En Entrevistas

Iniciar una empresa como la que ha creado Juan Carlos Borraz requiere tener mucha energía, ser creativo, saber improvisar, ser un buen comunicador, organizado, arriesgar y como él bien añade, “ser constante, ya que sin constancia ningún otro valor tendría sentido”.
Borraz trabajaba de mando intermedio como responsable de logística en el Grupo cervecero Ambar, como soporte de operaciones logísticas en varias delegaciones como Huesca, Barbastro, Ejea, Madrid o Logroño. “Tras 10 años en el grupo, donde estuve muy a gusto, yo quería probar ¡al menos una vez en la vida! a tener mi negocio. Entendí que había llegado mi momento, por lo que decidí poner punto y final a esta etapa de mi vida en octubre de 2017”, y sin olvidar esta experiencia, de donde ha conseguido grandes amigos, apostó por emprender en su localidad natal, Lanaja.
“Soy de la opinión que todo el mundo tenemos el espíritu emprendedor dentro. ¿A quién no se le ha ocurrido alguna vez una idea de negocio? A partir de ahí más que el espíritu emprendedor yo lo definiría como el miedo o no miedo, las ganas o no ganas, el momento o no momento, es decir se tienen que dar muchas circunstancias para emprender”, explica el joven monegrino heredero de los genes de su padre, el querido y apreciado Armando Borraz. “En mi caso personal, mi padre fue una persona con pocos miedos y gran espíritu emprendedor. Estuvo al frente de varios negocios, casi todos relacionados con la construcción, hasta que decidió abandonar esta faceta y pasar al mundo de la política. Por ello, puedo decir que yo igual sí que tengo sangre emprendedora”.

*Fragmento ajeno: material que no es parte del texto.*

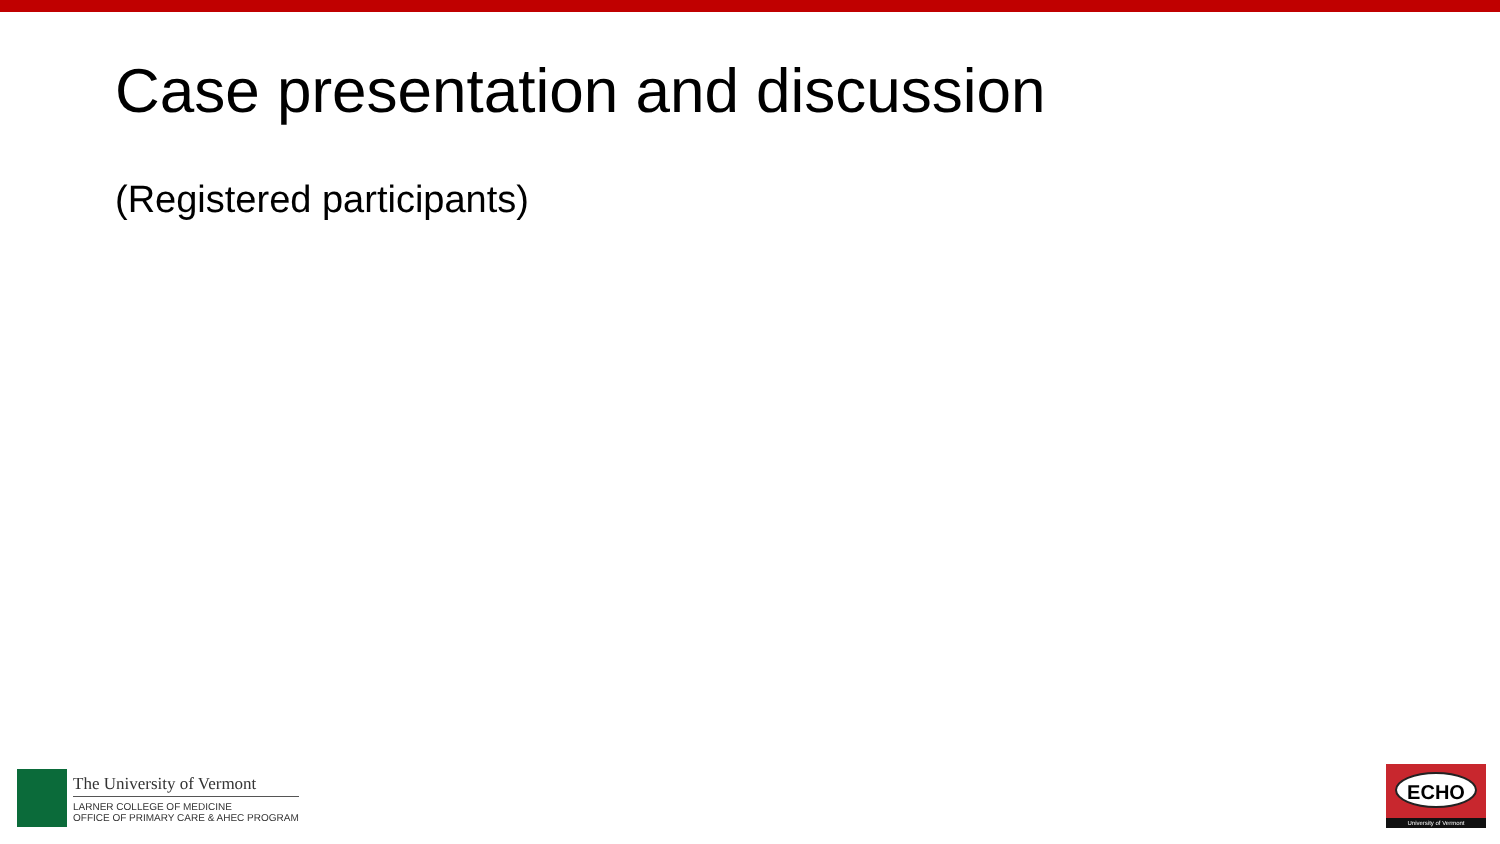Case presentation and discussion
(Registered participants)
The University of Vermont
LARNER COLLEGE OF MEDICINE
OFFICE OF PRIMARY CARE & AHEC PROGRAM
ECHO
University of Vermont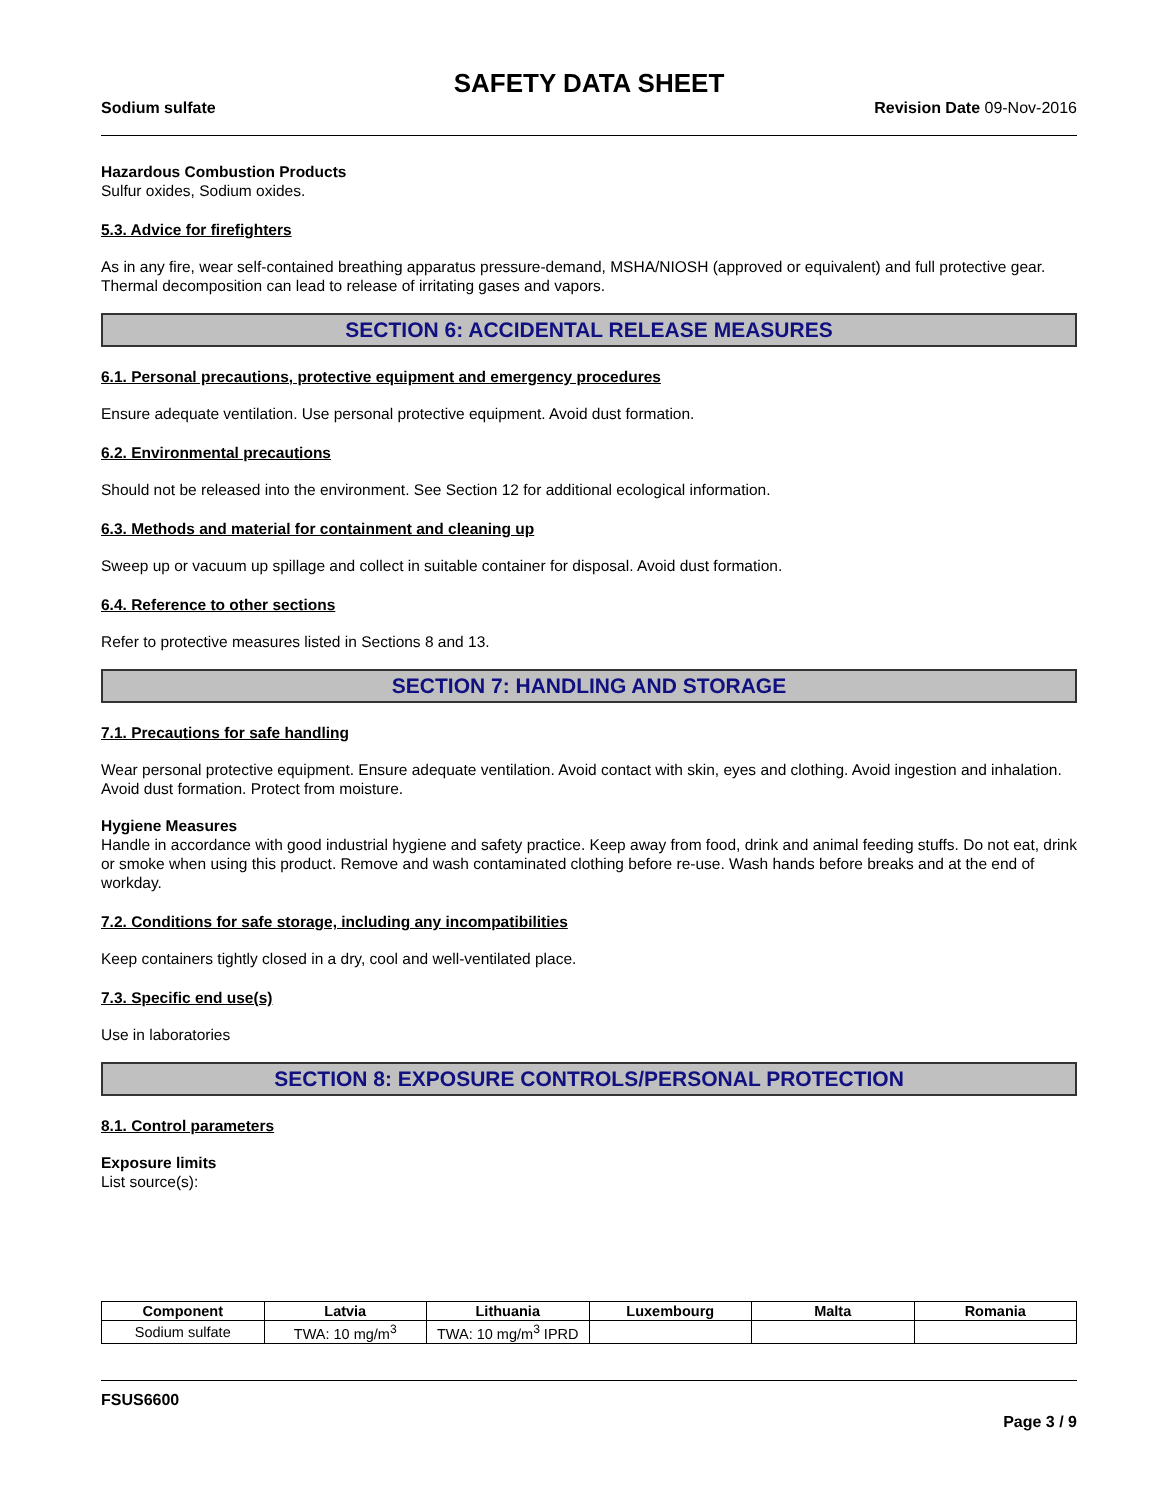SAFETY DATA SHEET
Sodium sulfate Revision Date 09-Nov-2016
Hazardous Combustion Products
Sulfur oxides, Sodium oxides.
5.3. Advice for firefighters
As in any fire, wear self-contained breathing apparatus pressure-demand, MSHA/NIOSH (approved or equivalent) and full protective gear. Thermal decomposition can lead to release of irritating gases and vapors.
SECTION 6: ACCIDENTAL RELEASE MEASURES
6.1. Personal precautions, protective equipment and emergency procedures
Ensure adequate ventilation. Use personal protective equipment. Avoid dust formation.
6.2. Environmental precautions
Should not be released into the environment. See Section 12 for additional ecological information.
6.3. Methods and material for containment and cleaning up
Sweep up or vacuum up spillage and collect in suitable container for disposal. Avoid dust formation.
6.4. Reference to other sections
Refer to protective measures listed in Sections 8 and 13.
SECTION 7: HANDLING AND STORAGE
7.1. Precautions for safe handling
Wear personal protective equipment. Ensure adequate ventilation. Avoid contact with skin, eyes and clothing. Avoid ingestion and inhalation. Avoid dust formation. Protect from moisture.
Hygiene Measures
Handle in accordance with good industrial hygiene and safety practice. Keep away from food, drink and animal feeding stuffs. Do not eat, drink or smoke when using this product. Remove and wash contaminated clothing before re-use. Wash hands before breaks and at the end of workday.
7.2. Conditions for safe storage, including any incompatibilities
Keep containers tightly closed in a dry, cool and well-ventilated place.
7.3. Specific end use(s)
Use in laboratories
SECTION 8: EXPOSURE CONTROLS/PERSONAL PROTECTION
8.1. Control parameters
Exposure limits
List source(s):
| Component | Latvia | Lithuania | Luxembourg | Malta | Romania |
| --- | --- | --- | --- | --- | --- |
| Sodium sulfate | TWA: 10 mg/m<sup>3</sup> | TWA: 10 mg/m<sup>3</sup> IPRD | | | |
FSUS6600
Page 3 / 9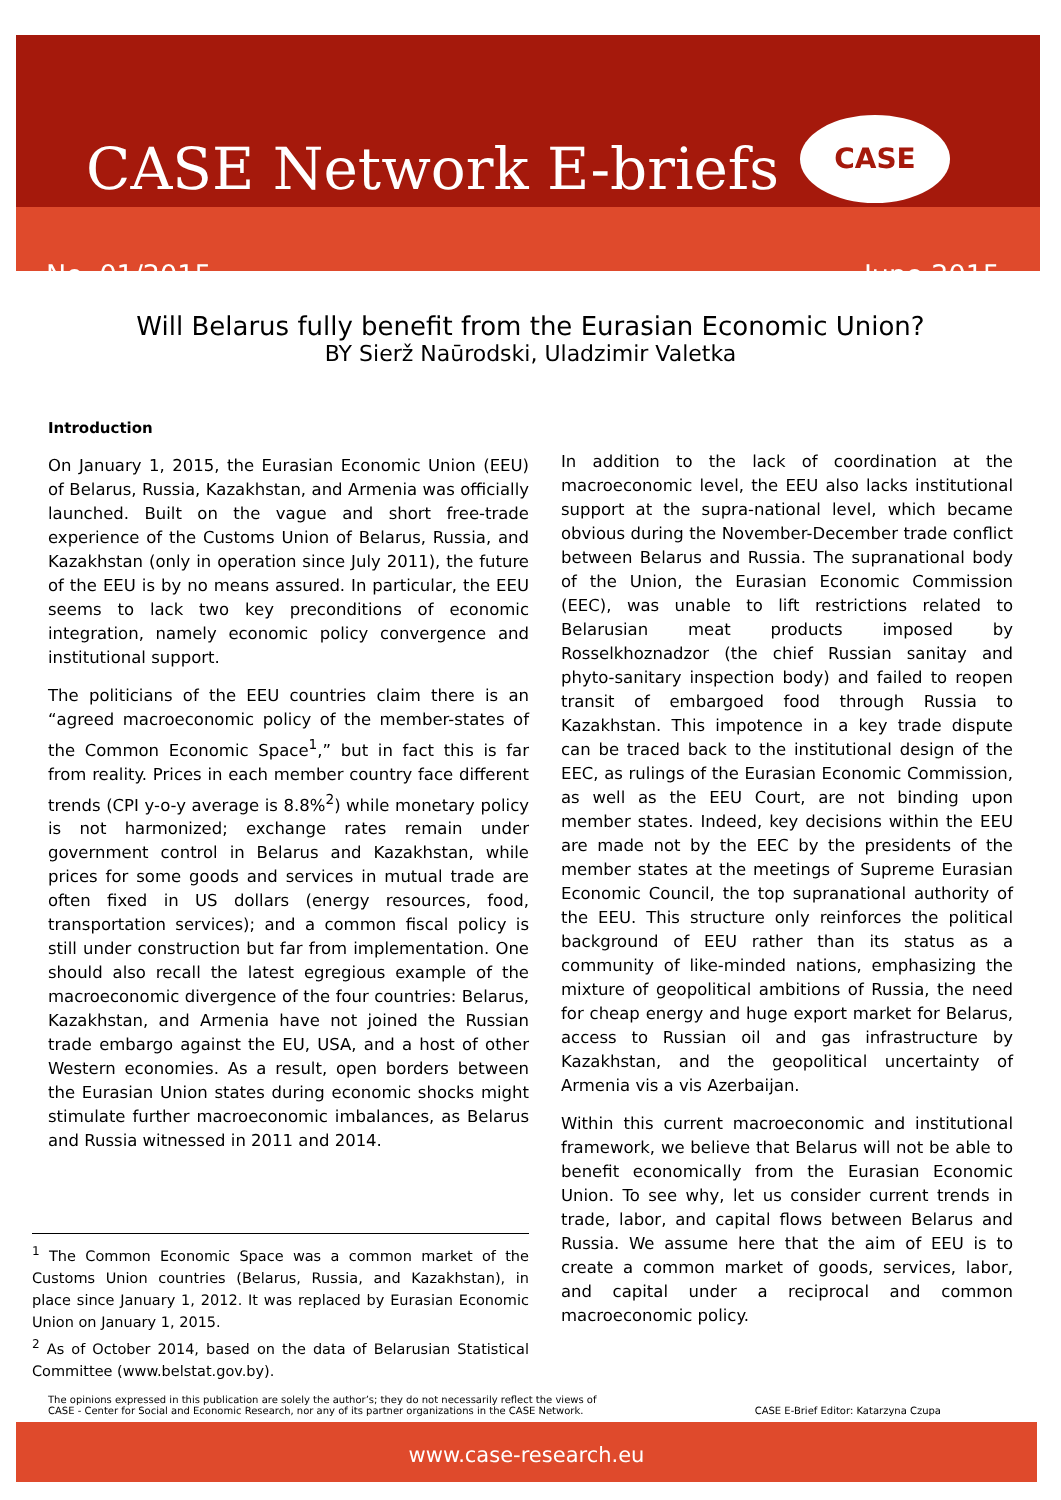CASE Network E-briefs
CASE
No. 01/2015 June 2015
Will Belarus fully benefit from the Eurasian Economic Union?
BY Sierž Naūrodski, Uladzimir Valetka
Introduction
On January 1, 2015, the Eurasian Economic Union (EEU) of Belarus, Russia, Kazakhstan, and Armenia was officially launched. Built on the vague and short free-trade experience of the Customs Union of Belarus, Russia, and Kazakhstan (only in operation since July 2011), the future of the EEU is by no means assured. In particular, the EEU seems to lack two key preconditions of economic integration, namely economic policy convergence and institutional support.
The politicians of the EEU countries claim there is an “agreed macroeconomic policy of the member-states of the Common Economic Space<sup>1</sup>,” but in fact this is far from reality. Prices in each member country face different trends (CPI y-o-y average is 8.8%<sup>2</sup>) while monetary policy is not harmonized; exchange rates remain under government control in Belarus and Kazakhstan, while prices for some goods and services in mutual trade are often fixed in US dollars (energy resources, food, transportation services); and a common fiscal policy is still under construction but far from implementation. One should also recall the latest egregious example of the macroeconomic divergence of the four countries: Belarus, Kazakhstan, and Armenia have not joined the Russian trade embargo against the EU, USA, and a host of other Western economies. As a result, open borders between the Eurasian Union states during economic shocks might stimulate further macroeconomic imbalances, as Belarus and Russia witnessed in 2011 and 2014.
<sup>1</sup> The Common Economic Space was a common market of the Customs Union countries (Belarus, Russia, and Kazakhstan), in place since January 1, 2012. It was replaced by Eurasian Economic Union on January 1, 2015.
<sup>2</sup> As of October 2014, based on the data of Belarusian Statistical Committee (www.belstat.gov.by).
In addition to the lack of coordination at the macroeconomic level, the EEU also lacks institutional support at the supra-national level, which became obvious during the November-December trade conflict between Belarus and Russia. The supranational body of the Union, the Eurasian Economic Commission (EEC), was unable to lift restrictions related to Belarusian meat products imposed by Rosselkhoznadzor (the chief Russian sanitay and phyto-sanitary inspection body) and failed to reopen transit of embargoed food through Russia to Kazakhstan. This impotence in a key trade dispute can be traced back to the institutional design of the EEC, as rulings of the Eurasian Economic Commission, as well as the EEU Court, are not binding upon member states. Indeed, key decisions within the EEU are made not by the EEC by the presidents of the member states at the meetings of Supreme Eurasian Economic Council, the top supranational authority of the EEU. This structure only reinforces the political background of EEU rather than its status as a community of like-minded nations, emphasizing the mixture of geopolitical ambitions of Russia, the need for cheap energy and huge export market for Belarus, access to Russian oil and gas infrastructure by Kazakhstan, and the geopolitical uncertainty of Armenia vis a vis Azerbaijan.
Within this current macroeconomic and institutional framework, we believe that Belarus will not be able to benefit economically from the Eurasian Economic Union. To see why, let us consider current trends in trade, labor, and capital flows between Belarus and Russia. We assume here that the aim of EEU is to create a common market of goods, services, labor, and capital under a reciprocal and common macroeconomic policy.
The opinions expressed in this publication are solely the author’s; they do not necessarily reflect the views of
CASE - Center for Social and Economic Research, nor any of its partner organizations in the CASE Network. CASE E-Brief Editor: Katarzyna Czupa
www.case-research.eu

Desde esta perspectiva acaba de nacer Monegros Aventura Rural, una oferta turística de alojamiento, ocio y gastronomía en la localidad de Lanaja. “Alojamiento puesto que dispongo de una casa de turismo rural en el núcleo urbano, de ocio y gastronomía, debido a la existencia de un complejo de ocio ubicado a menos de 4 km del pueblo, a los pies de la sierra de Alcubierre la cual nos aporta la calma que no disponemos en la urbanización y unos atardeceres fabulosos” y donde han creado un espacio con dos campos de paintball, un campo de fútbol sala de césped natural para practicar bubble soccer, “y una pista de obstáculos mas o menos similar a las antiguas de la mili” y para completar la oferta se ha construido un asador con capacidad para unas 50 personas donde poder degustar los productos típicos de la zona a la brasa.
A la Casa Rural le ha puesto el nombre de ‘La Sardiruela’, “es como se denomina el paraje donde está ubicado el complejo de ocio (dentro de una finca familiar que existía allí), pero sobre todo es en recuerdo de mi padre puesto que él amaba esa tierra donde disfrutaba con su pequeña viña que por supuesto he mantenido dentro del complejo”.
Cuando le preguntamos qué diferencia Monegros Aventura Rural de otros espacios similares en la zona, Borraz manifiesta que además de complementario es distinto, “la existencia de dos actividades que no tiene ninguno de los otros dos espacios, como son el bubble soccer y la pista americana, así como el asador que es único en la zona sobre todo por la ubicación alejado de un núcleo urbano”.
Bajo la filosofía de que “el éxito reside en la satisfacción del cliente, he montado un negocio para que la gente disfrute, por tanto, siempre y cuando el cliente se vaya satisfecho creo que habrá sido un éxito”.
El joven emprendedor agradece desde estas líneas a todos los que han ayudado a construir este sueño, “gracias a mi madre, que me ayuda en todo lo que le pido y al ser madre en un poquito más, a mi hermana, que siempre comprende las cosas y apoya, a mi familia de Alcubierre por el incansable trabajo que han hecho o a mi tío Paco, que me ha hecho todos los favores que le he así como a mis amigos que me han ayudado siempre y cuando han podido”. Destacando un agradecimiento especial a su esposa: “Lidia, mi mujer, que es la que me ha tenido que sufrir durante este tiempo, la que me ha sosegado en momentos de nervios, la que me ha apoyado en esos momentos de dudas, la que me ha calmado en momentos de tensión y la que me ha metido prisa en momentos de relajación”, y por último un emotivo recuerdo, “al pilar fundamental en mi vida y que por desgracia me falta, él fue quien inculco esas ganas de emprender que corrían por mis venas desde hace tiempo. Sé que pensarás que estoy loco, pero bendita locura. Gracias papá”.